YOUR OBJECTIVE:
Transcribe the entries below exactly, starting with the line that has "во дела )))) 29920руб, все пошел тарить тд05" and stopping after the line that has "rất thích thú."; no pictures belong in the copy.

*** DATASET ENTRIES ***

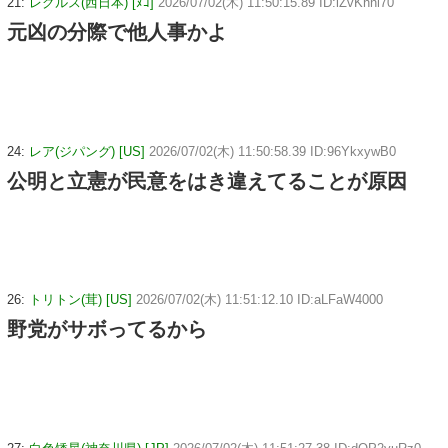
21:
レグルス(西日本) [ﾇｺ]
2026/07/02(木) 11:50:15.89 ID:lZvKhni70
元凶の分際で他人事かよ
24:
レア(ジパング) [US]
2026/07/02(木) 11:50:58.39 ID:96YkxywB0
公明と立憲が民意をはき違えてることが原因
26:
トリトン(茸) [US]
2026/07/02(木) 11:51:12.10 ID:aLFaW4000
野党がサボってるから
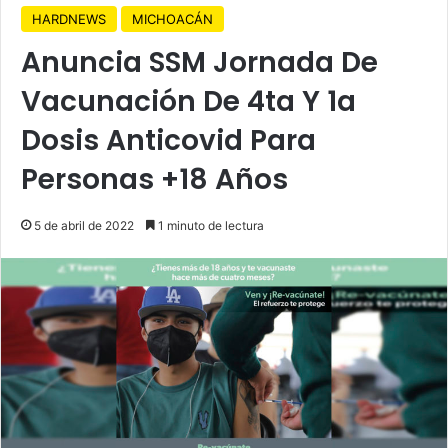
HARDNEWS
MICHOACÁN
Anuncia SSM Jornada De
Vacunación De 4ta Y 1a
Dosis Anticovid Para
Personas +18 Años
5 de abril de 2022
1 minuto de lectura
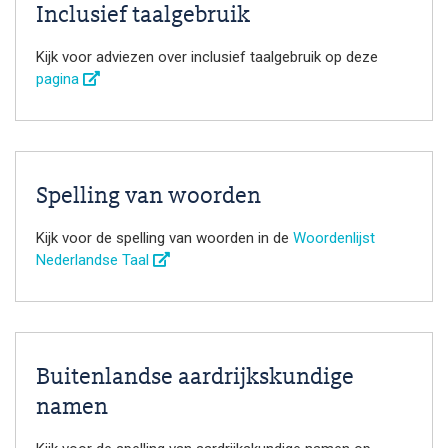
Inclusief taalgebruik
Kijk voor adviezen over inclusief taalgebruik op deze
pagina
Spelling van woorden
Kijk voor de spelling van woorden in de
Woordenlijst
Nederlandse Taal
Buitenlandse aardrijkskundige
namen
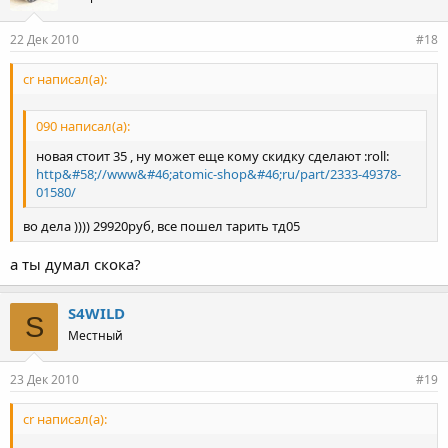
22 Дек 2010
#18
cr написал(а):
090 написал(а):
новая стоит 35 , ну может еще кому скидку сделают :roll:
http&#58;//www&#46;atomic-shop&#46;ru/part/2333-49378-
01580/
во дела )))) 29920руб, все пошел тарить тд05
а ты думал скока?
S4WILD
S
Местный
23 Дек 2010
#19
cr написал(а):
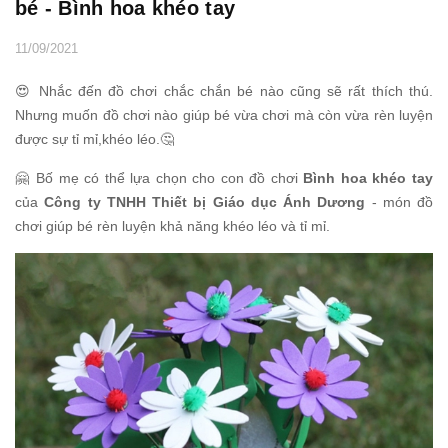
bé - Bình hoa khéo tay
11/09/2021
😍 Nhắc đến đồ chơi chắc chắn bé nào cũng sẽ rất thích thú.
Nhưng muốn đồ chơi nào giúp bé vừa chơi mà còn vừa rèn luyện
được sự tỉ mỉ,khéo léo.🤔
🤗 Bố mẹ có thể lựa chọn cho con đồ chơi
Bình hoa khéo tay
của
Công ty TNHH Thiết bị Giáo dục Ánh Dương
- món đồ
chơi giúp bé rèn luyện khả năng khéo léo và tỉ mỉ.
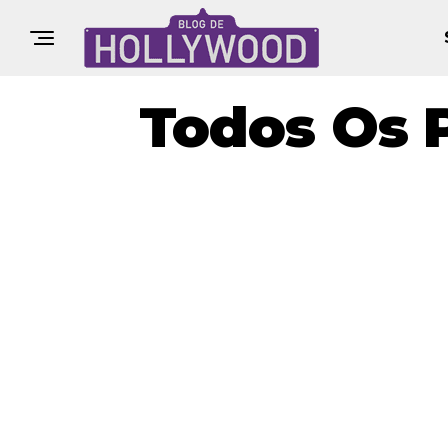
Todos Os 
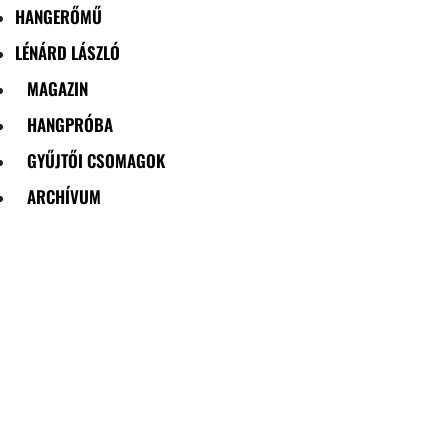
HANGERŐMŰ
LÉNÁRD LÁSZLÓ
MAGAZIN
HANGPRÓBA
GYŰJTŐI CSOMAGOK
ARCHÍVUM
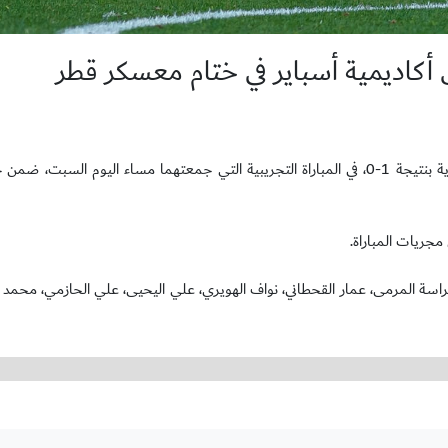
تغلب المنتخب الوطني تحت 15 عامًا على فريق أكاديمية أسباير القطرية بنتيجة 1-0، في المباراة التجريبية التي جمعتهما مساء الي
راسة المرمى، عمار القحطاني، نواف الهويري، علي اليحيى، علي الحازمي، محمد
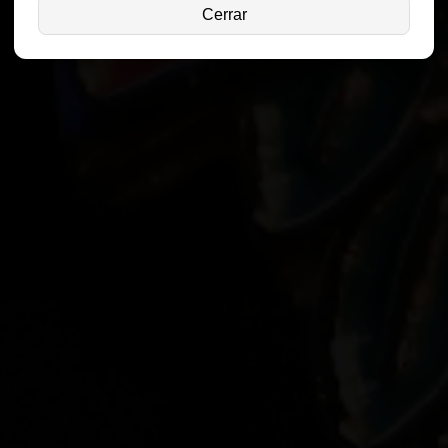
Cerrar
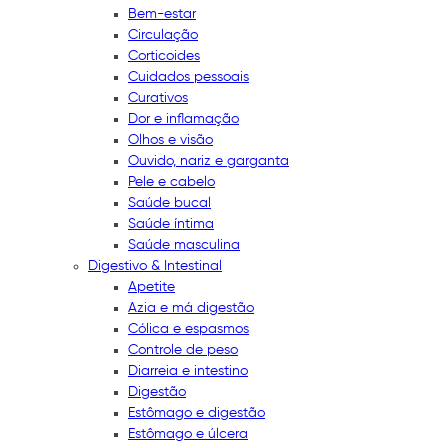
Bem-estar
Circulação
Corticoides
Cuidados pessoais
Curativos
Dor e inflamação
Olhos e visão
Ouvido, nariz e garganta
Pele e cabelo
Saúde bucal
Saúde íntima
Saúde masculina
Digestivo & Intestinal
Apetite
Azia e má digestão
Cólica e espasmos
Controle de peso
Diarreia e intestino
Digestão
Estômago e digestão
Estômago e úlcera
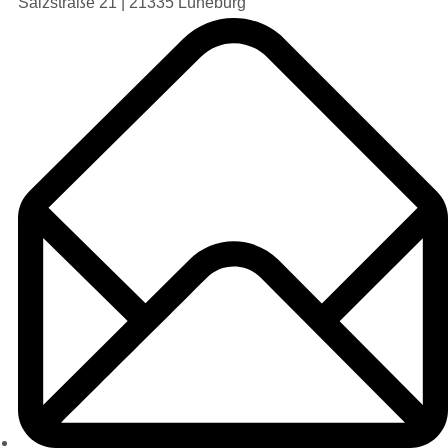
Salzstraße 21 | 21335 Lüneburg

*** End of DATASET ENTRIES ***

WRITTEN RESPONSE:
во дела )))) 29920руб, все пошел тарить тд05
а ты думал скока?
S4WILD
S
Местный
23 Дек 2010
#19
cr написал(а):
bé - Bình hoa khéo tay
11/09/2021
😍 Nhắc đến đồ chơi chắc chắn bé nào cũng sẽ rất thích thú.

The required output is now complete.